Optimized Storage: Bit Manipulation for Attendance Tracking

For attendance tracking across 7 periods per day, I implemented a bit manipulation approach instead of storing 7 separate boolean values. This significantly reduces storage requirements while maintaining all functionality.

@Getter
@Slf4j
public class PeriodSet {
    private static final int BINARY_SIZE = 7; // 7 bits
    private static final int SIZE = 127; // 7 bits
    private int value;
    
    // Implementation methods
    // ...
}

Storage Optimization Calculation:

Traditional approach: 8 bytes × 7 periods × 4,000 students × 250 days = 56,000,000 bytes (≈ 56 MB)
Optimized approach: 1 byte × 7 periods × 4,000 students × 250 days = 7,000,000 bytes (≈ 7 MB)

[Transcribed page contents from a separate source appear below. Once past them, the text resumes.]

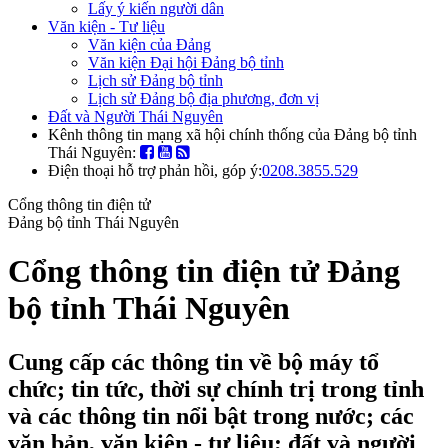
Lấy ý kiến người dân
Văn kiện - Tư liệu
Văn kiện của Đảng
Văn kiện Đại hội Đảng bộ tỉnh
Lịch sử Đảng bộ tỉnh
Lịch sử Đảng bộ địa phương, đơn vị
Đất và Người Thái Nguyên
Kênh thông tin mạng xã hội chính thống của Đảng bộ tỉnh
Thái Nguyên:
Điện thoại hỗ trợ phản hồi, góp ý:
0208.3855.529
Cổng thông tin điện tử
Đảng bộ tỉnh Thái Nguyên
Cổng thông tin điện tử Đảng
bộ tỉnh Thái Nguyên
Cung cấp các thông tin về bộ máy tổ
chức; tin tức, thời sự chính trị trong tỉnh
và các thông tin nổi bật trong nước; các
văn bản, văn kiện - tư liệu; đất và người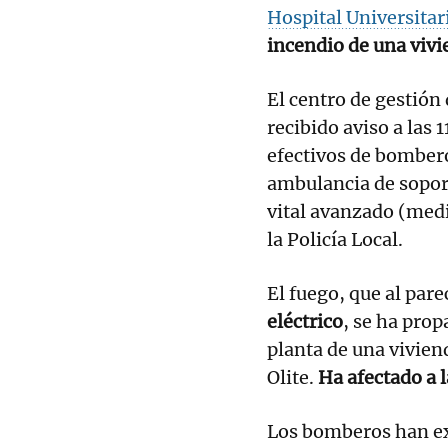
Hospital Universitar
incendio de una vivi
El centro de gestión
recibido aviso a las 
efectivos de bombero
ambulancia de soport
vital avanzado (medi
la Policía Local.
El fuego, que al pa
eléctrico
, se ha prop
planta de una viviend
Olite.
Ha afectado a 
Los bomberos han e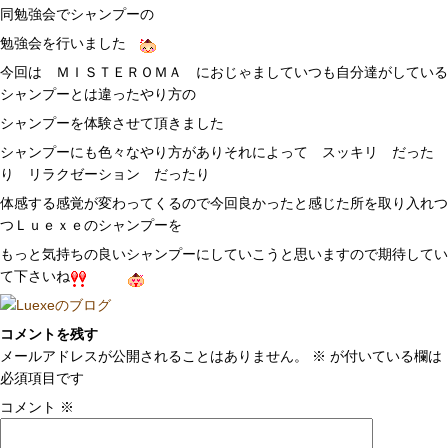
同勉強会でシャンプーの
勉強会を行いました
今回は ＭＩＳＴＥＲＯＭＡ におじゃましていつも自分達がしている
シャンプーとは違ったやり方の
シャンプーを体験させて頂きました
シャンプーにも色々なやり方がありそれによって スッキリ だった
り リラクゼーション だったり
体感する感覚が変わってくるので今回良かったと感じた所を取り入れつ
つＬｕｅｘｅのシャンプーを
もっと気持ちの良いシャンプーにしていこうと思いますので期待してい
て下さいね
コメントを残す
メールアドレスが公開されることはありません。
※
が付いている欄は
必須項目です
コメント
※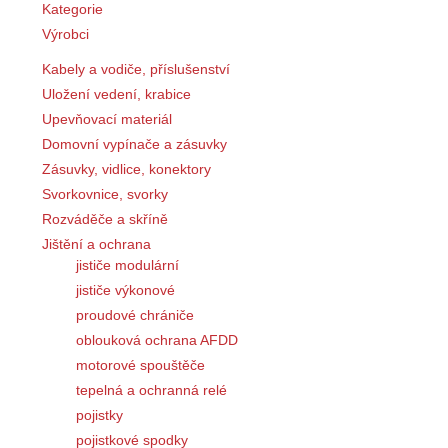
Kategorie
Výrobci
Kabely a vodiče, příslušenství
Uložení vedení, krabice
Upevňovací materiál
Domovní vypínače a zásuvky
Zásuvky, vidlice, konektory
Svorkovnice, svorky
Rozváděče a skříně
Jištění a ochrana
jističe modulární
jističe výkonové
proudové chrániče
oblouková ochrana AFDD
motorové spouštěče
tepelná a ochranná relé
pojistky
pojistkové spodky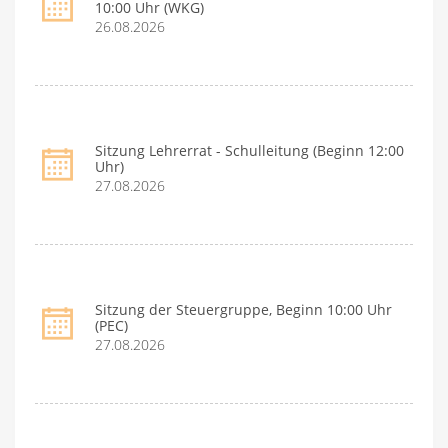
10:00 Uhr (WKG)
26.08.2026
Sitzung Lehrerrat - Schulleitung (Beginn 12:00
Uhr)
27.08.2026
Sitzung der Steuergruppe, Beginn 10:00 Uhr
(PEC)
27.08.2026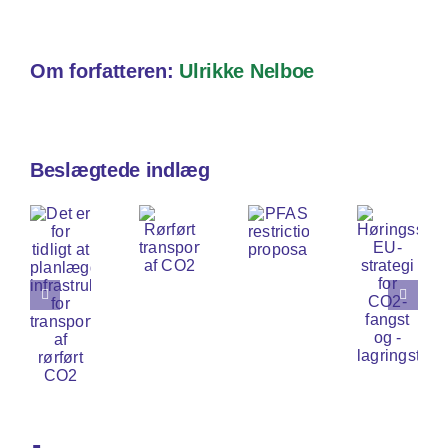
Om forfatteren:
Ulrikke Nelboe
Beslægtede indlæg
et
r
Høringssvar
or
Rørført
EU-
PFAS
idligt
transport
strategi
restriction
t
af
for
proposal
lanlægge
CO2
CO2-
nfrastruktur
fangst
or
og
ransport
-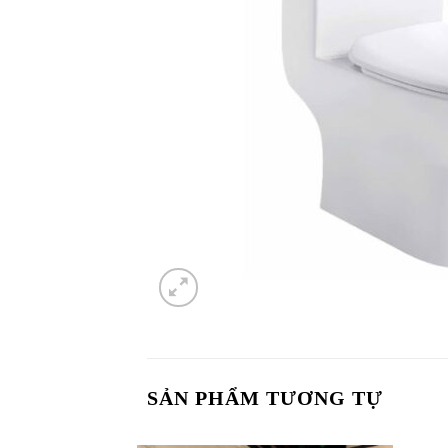
SẢN PHẨM TƯƠNG TỰ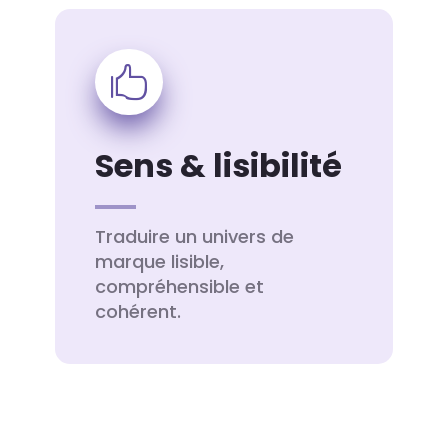

Sens & lisibilité
Traduire un univers de
marque lisible,
compréhensible et
cohérent.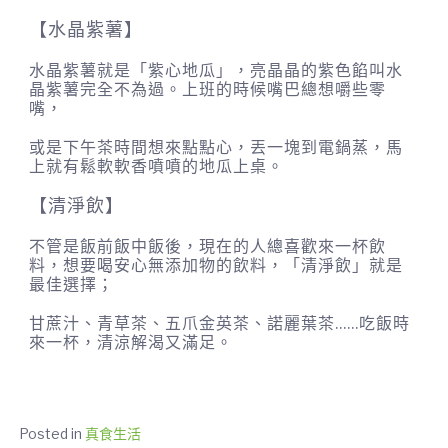
【水晶紫薯】
水晶紫薯就是「紫心地瓜」，亮晶晶的紫色餡叫水
晶紫薯完全不為過。上班的時候嘴巴總想嚼些零
嘴，
或是下午茶時間想來點點心，丟一塊到電鍋蒸，馬
上就有鬆軟軟香噴噴的地瓜上桌。
【清淨飲】
不管是飯前飯中飯後，現在的人總喜歡來一杯飲
料，想要喝安心無添加物的飲料，「清淨飲」就是
最佳選擇；
甘蔗汁、青草茶、五爪金英茶、諾麗葉茶……吃飯時
來一杯，清涼解渴又滿足。
Posted in
真食生活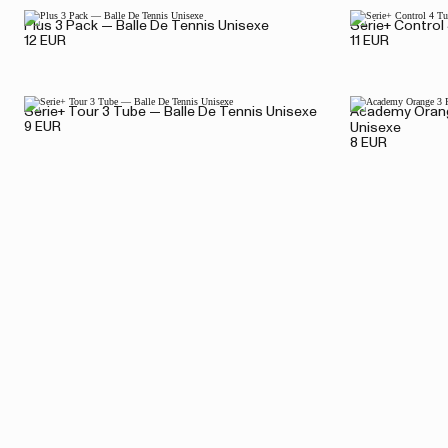
Plus 3 Pack — Balle De Tennis Unisexe
Serie+ Control
12 EUR
11 EUR
Serie+ Tour 3 Tube — Balle De Tennis Unisexe
Academy Orang
9 EUR
Unisexe
8 EUR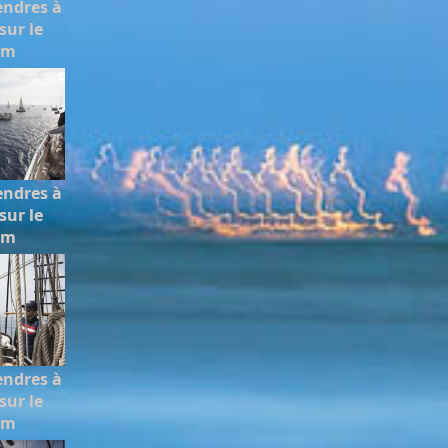
endres à
sur le
em
endres à
sur le
em
endres à
sur le
em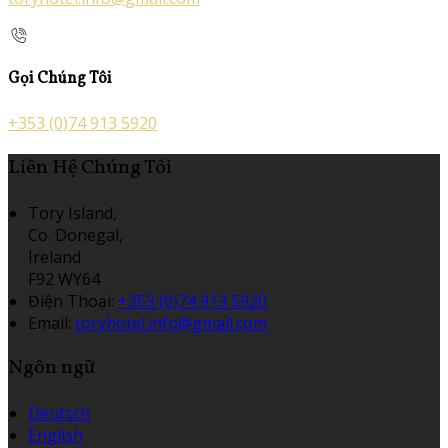
Gọi Chúng Tôi
+353 (0)74 913 5920
Liên Hệ Chúng Tôi
Tory Island,
Co. Donegal,
Ireland
F92 WY64
Điện Thoại
:
+353 (0)74 913 5920
Email:
toryhotel.info@gmail.com
Ngôn ngữ
Deutsch
English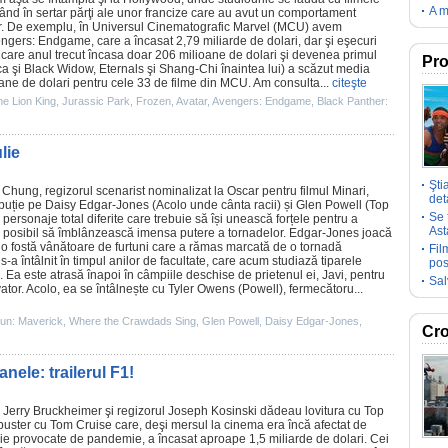
A m
itând în sertar părţi ale unor francize care au avut un comportament
r. De exemplu, în Universul Cinematografic Marvel (MCU) avem
ngers: Endgame
, care a încasat 2,79 miliarde de dolari, dar şi eşecuri
, care anul trecut încasa doar 206 milioane de dolari şi devenea primul
Pro
a şi Black Widow, Eternals şi Shang-Chi înaintea lui) a scăzut media
oane de dolari pentru cele 33 de
filme
din MCU. Am consulta...
citeşte
e Lion King
,
Jurassic Park
,
Frozen
,
Avatar
,
Avengers: Endgame
,
Black Panther:
lie
Şti
 Chung, regizorul scenarist nominalizat la
Oscar
pentru
filmul
Minari,
deta
ibuție pe
Daisy Edgar-Jones
(Acolo unde cânta racii) și
Glen Powell
(
Top
Se 
 personaje total diferite care trebuie să își unească forțele pentru a
Ast
i posibil să îmblânzească imensa putere a tornadelor. Edgar-Jones joacă
, o fostă vânătoare de furtuni care a rămas marcată de o tornadă
Fil
-a întâlnit în timpul anilor de facultate, care acum studiază tiparele
pos
. Ea este atrasă înapoi în câmpiile deschise de prietenul ei, Javi, pentru
Sal
ator. Acolo, ea se întâlnește cu Tyler Owens (Powell), fermecătoru...
un: Maverick
,
Where the Crawdads Sing
,
Glen Powell
,
Daisy Edgar-Jones
,
Cro
nele: trailerul F1!
l
Jerry Bruckheimer
şi regizorul
Joseph Kosinski
dădeau lovitura cu
Top
kbuster cu Tom Cruise care, deşi mersul la
cinema
era încă afectat de
rie provocate de pandemie, a încasat aproape 1,5 miliarde de dolari. Cei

This optimization represents a 87.5% reduction in storage requirements for attendance data, while maintaining all functionality and offering better performance.

Effective Use of Java Streams and Modern Java Practices

The codebase leverages modern Java features like Streams and Optional APIs for cleaner, more maintainable code:

public Set<Teacher> findByClassCode(String classCode){
    List<Teacher> teacherSet = teacherRepository.findAll();
    return teacherSet.stream()
        .filter(teacher -> classCodeService.compareCodes(teacher.getClassCode(), classCode))
        .collect(Collectors.toSet());
}

public List<Event> findEvents(String teacherId){
    String teacherClassCode = teacherRepository.findById(teacherId)
        .orElse(new Teacher())
        .getClassCode();
        
    return eventService.findAll().stream()
        .filter(event -> 
            classCodeService.compareCodes(event.getClassCode(), teacherClassCode) && 
            (event.getEndDate().compareTo(new Date()) >= 0)
        )
        .collect(Collectors.toList());
}

Outcomes

This application solved a real-world problem I faced during my university years. Many paper-based and redundant processes could be easily automated, so I took the initiative to create this solution. The application was in active use at the university for several months, significantly reducing administrative overhead and improving event organization efficiency. Eventually, the university transitioned to a third-party solution when the core development team (including myself) became unavailable for further maintenance and assistance.